Mangroves provide valuable ecosystem services – from serving as habitats as well as spawning and nursery grounds for marine species, to regulating floods, storms and erosions, to offering recreational and other cultural experiences for society. They can also help to mitigate climate change impact and help countries meet their targets for emissions reductions by absorbing blue carbon, i.e., carbon that is removed from the atmosphere by ocean systems. To enhance Kingfisher Wetlands and leverage this sustainability-themed attraction to foster community engagement, Gardens by the Bay implemented several initiatives. DHI’s scientists contributed to these efforts:
Planting of native mangroves and mangrove associates
The potential for blue carbon storage in mangroves is higher than in forests because mangrove root systems encourage sedimentation resulting in continued burial over time. In addition, marine sediments are frequently covered by water. Together, the continued sedimentation and oxygen-poor sediment environment cause a slow breakdown of the biotic materials, resulting in significant carbon storage.

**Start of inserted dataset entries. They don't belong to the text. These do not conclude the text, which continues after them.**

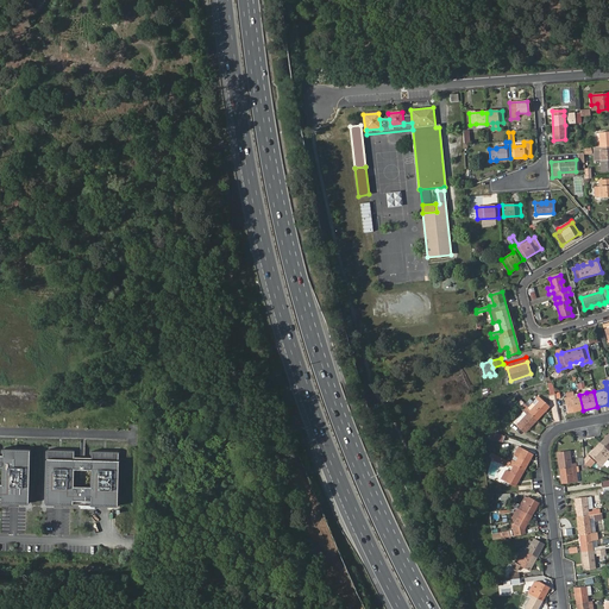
[(583,410),(579,395),(564,397),(567,413),(583,410)]
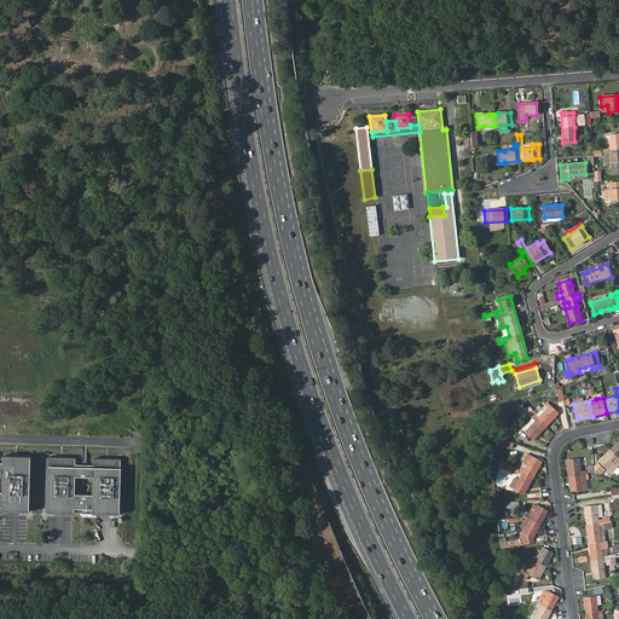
[(521,415),(526,410),(516,403),(513,408),(521,415)]
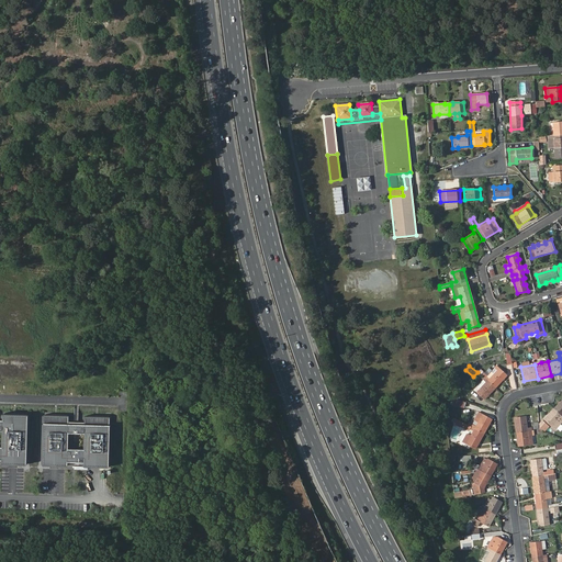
[(496,366),(485,378),(487,380),(495,388),(507,375),(496,366)]
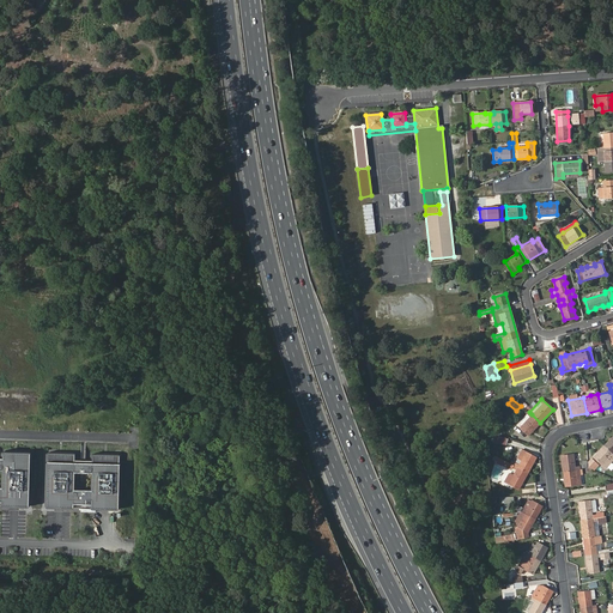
[(540,423),(532,414),(529,417),(528,414),(521,422),(523,424),(520,428),(528,436),(540,423)]
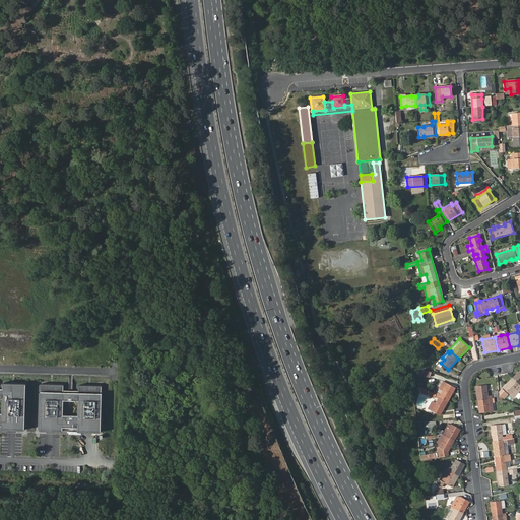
[(519,385),(512,378),(504,387),(514,397),(519,390),(519,385)]
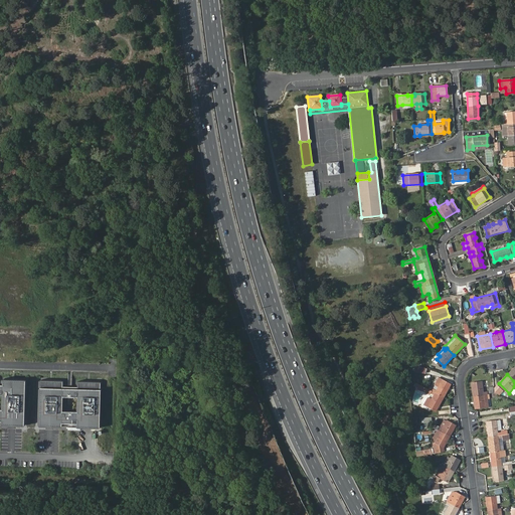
[(432,387),(430,390),(432,391),(435,392),(444,397),(451,384),(439,378),(436,383),(439,384),(436,390),(432,387)]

Over 200 native mangroves and mangrove associates were planted in the Kingfisher Wetlands. DHI provided guidance on the selection of mangrove species and monitored their health and growth. These include native and critically endangered mangrove species such as the Firefly Mangrove (Sonneratia caseolaris) and Upriver Orange Mangrove (Bruguiera sexangula). Over the first monitoring period of nine months (from January to September 2022), the mangroves have remained healthy with good survival.
Test-bedding climate solutions with research into blue carbon
Kingfisher Wetlands serves as a living laboratory for test-bedding climate solutions. A pilot study on the potential of urban mangroves capturing blue carbon has proved promising. The carbon content in the pond’s sediments was found to be comparable to natural, intertidal habitats in Singapore and has remained stable post-development.